Thursday, March 5, 2015

HMS Bellerophon


HMS Bellerophon was a 74-gun third-rate ship of the line of the Royal Navy. Launched in 1786, she accommodated during the French Revolutionary and Napoleonic Wars, mostly on blockades or convoy escort obligations. Kenned to sailors as the 'Billy Ruffian', she fought in three fleet actions, the Glorious First of June, the Battle of the Nile and the Battle of Trafalgar, and was the ship aboard which Napoleon determinately surrendered, ending 22 years of proximately perpetual war with France.

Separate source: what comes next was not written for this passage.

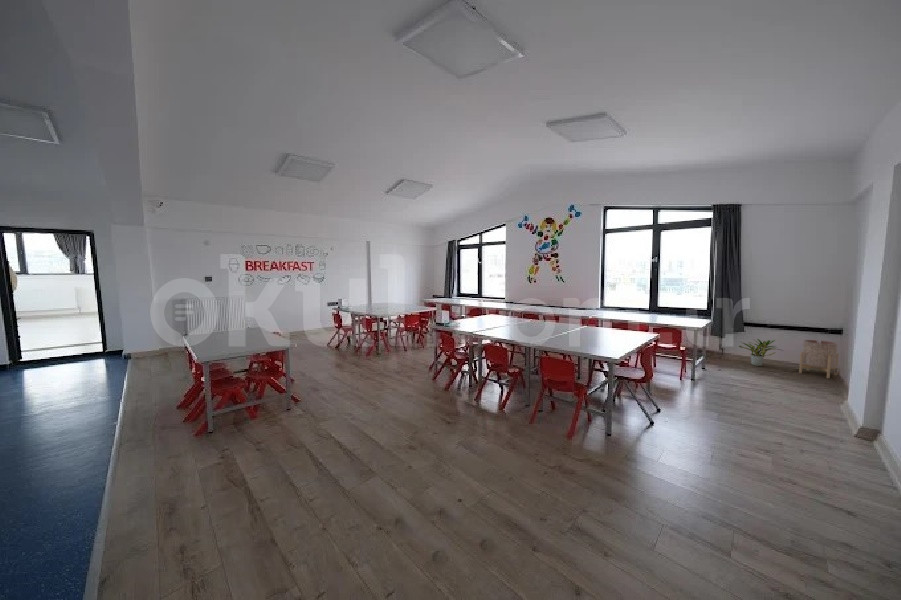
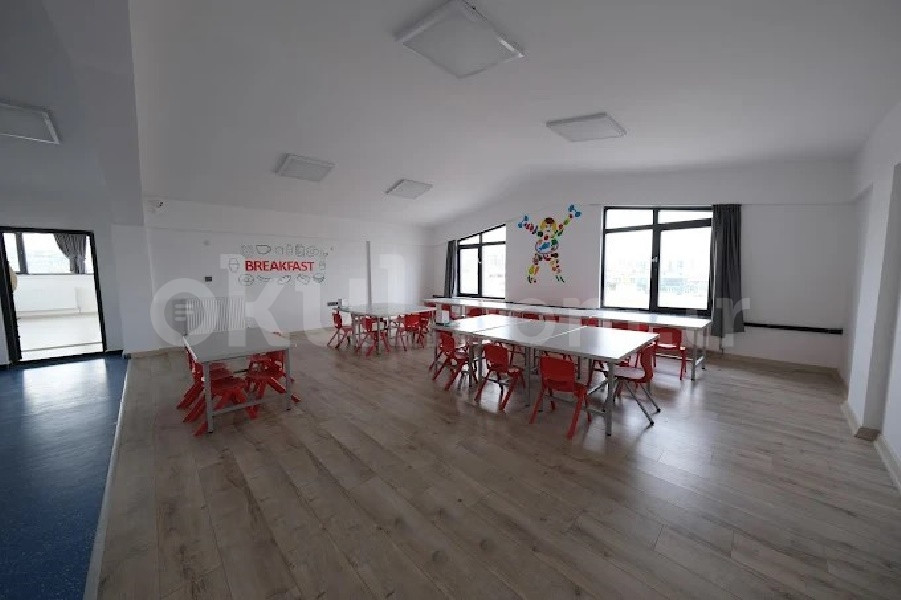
- planter [798,339,840,379]
- potted plant [738,338,784,367]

Built at Frindsbury, Bellerophon was initially laid up in mundane, briefly being commissioned during the Spanish and Russian Armaments. She entered accommodation with the Channel Fleet on the outbreak of the French Revolutionary Wars, and took part in the Glorious First of June in 1793, the first of several fleet actions of the wars. Bellerophon narrowly eluded being captured by the French in 1795, when her squadron was proximately overrun by a potent French fleet, but the bold actions of the squadron's commander, Vice-Admiral Sir William Cornwallis, caused the French to recede. She played a minor role in efforts to intercept a French incursion force bound for Ireland in 1797, and then joined the Mediterranean Fleet under Sir John Jervis. Detached to reinforce,

                                                         HMS,Dreadnought.(1911)

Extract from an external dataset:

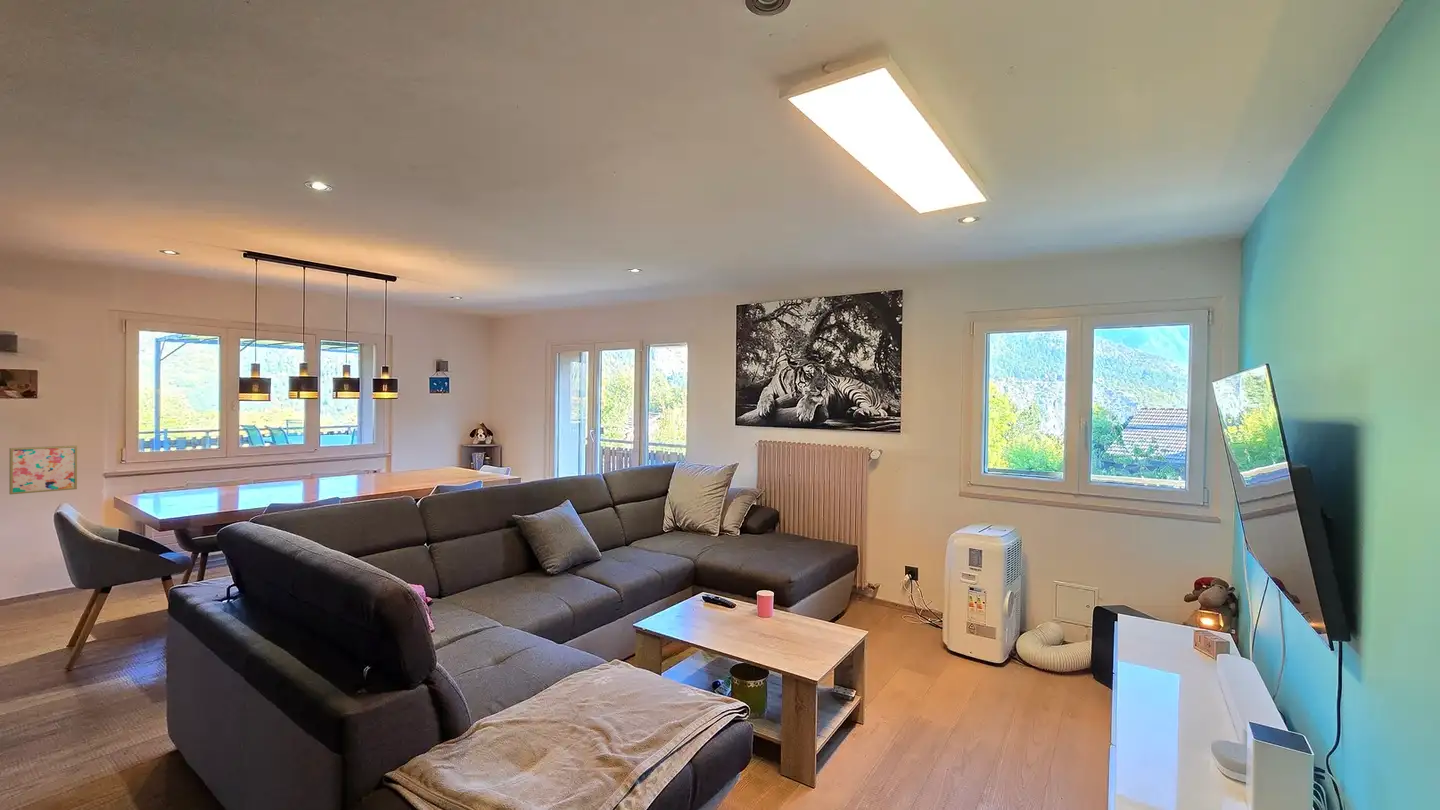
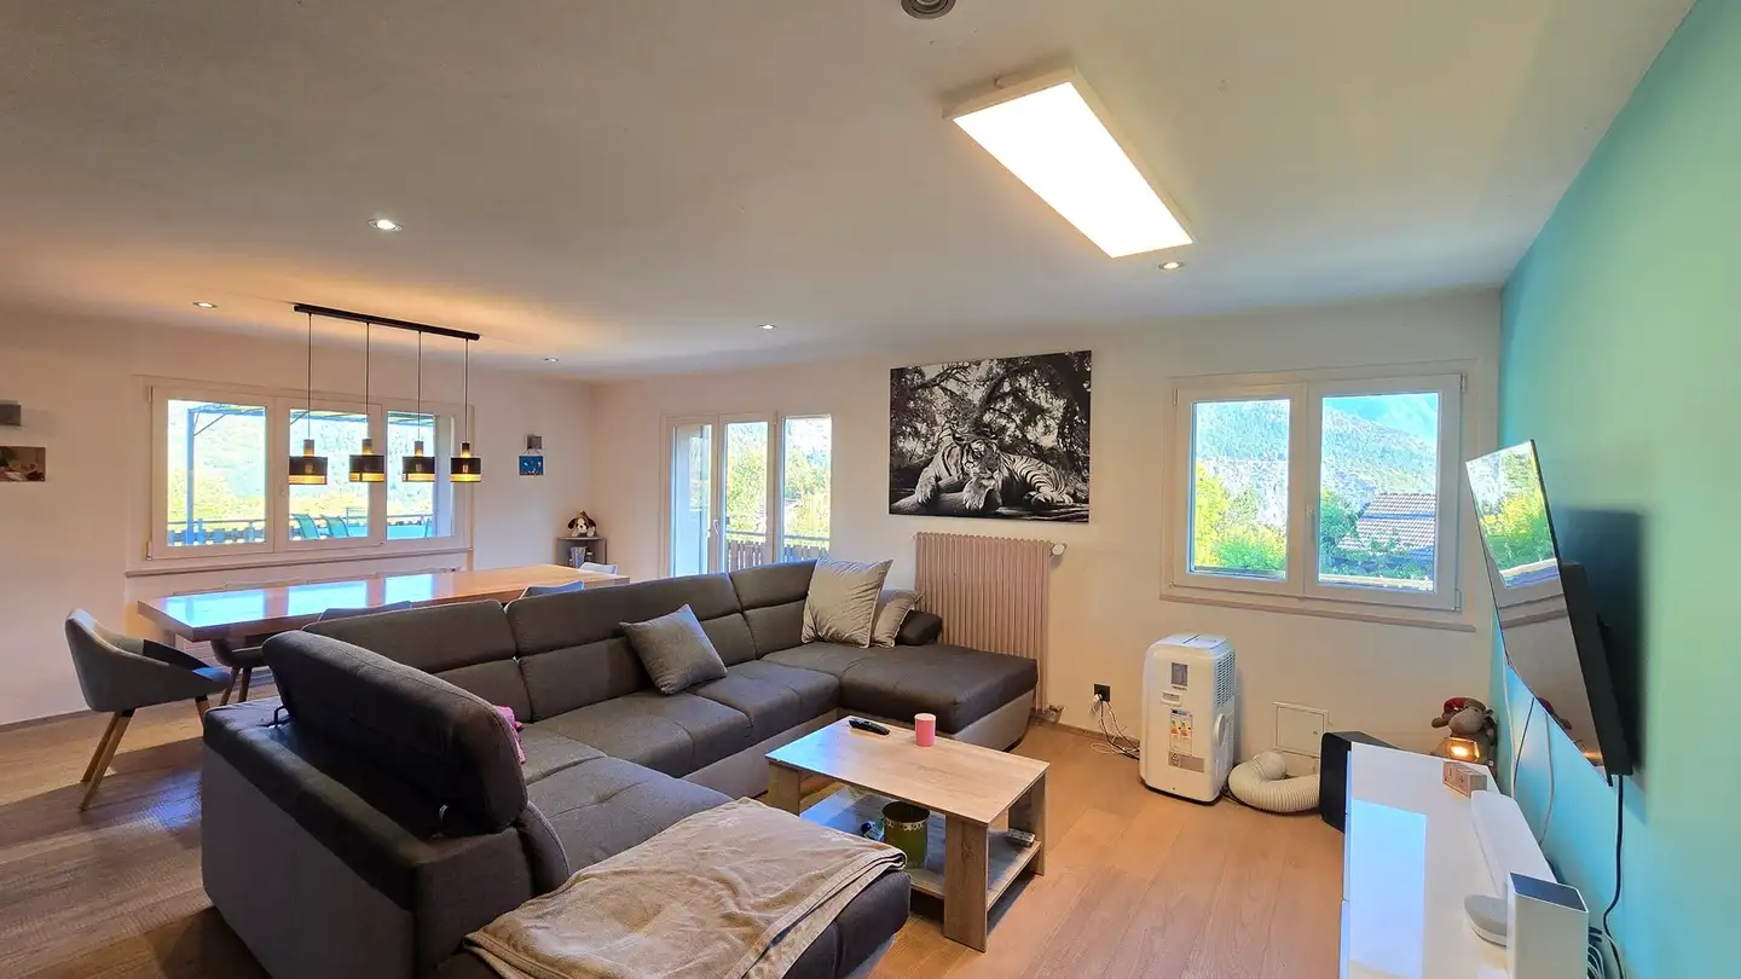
- wall art [8,445,78,495]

                                                       HMS Bellerophon (1786)
                                                       Napoleon.Ballingschap
Bellerophon returned to European waters with the resumption of the wars with France, joining a fleet under Vice-Admiral Cuthbert Collingwood blockading Cadiz. The reinforced fleet, by then commanded by Horatio Nelson, engaged the coalesced Franco-Spanish fleet when it emerged from port. At the Battle of Trafalgar on 21 October Bellerophon fought an acerbic engagement against Spanish and French ships, sustaining cumbersomely hefty casualties including the death of her captain, John Cooke. After repairs Bellerophon was employed blockading the enemy fleets in the Channel and the North Sea. She went out to the Baltic in 1809, making attacks on Russian shipping, and by 1810 was off the French coast again, blockading their ports. She went out to North America as a convoy escort between 1813 and 1814, and in 1815 was assigned to blockade the French Atlantic port of Rochefort. In July 1815, vanquished at Waterloo and finding escape to America barred by the blockading Bellerophon, Napoleon came aboard "the ship that had dogged his steps for twenty years" [according to maritime historian David Cordingly] to determinately surrender to the British.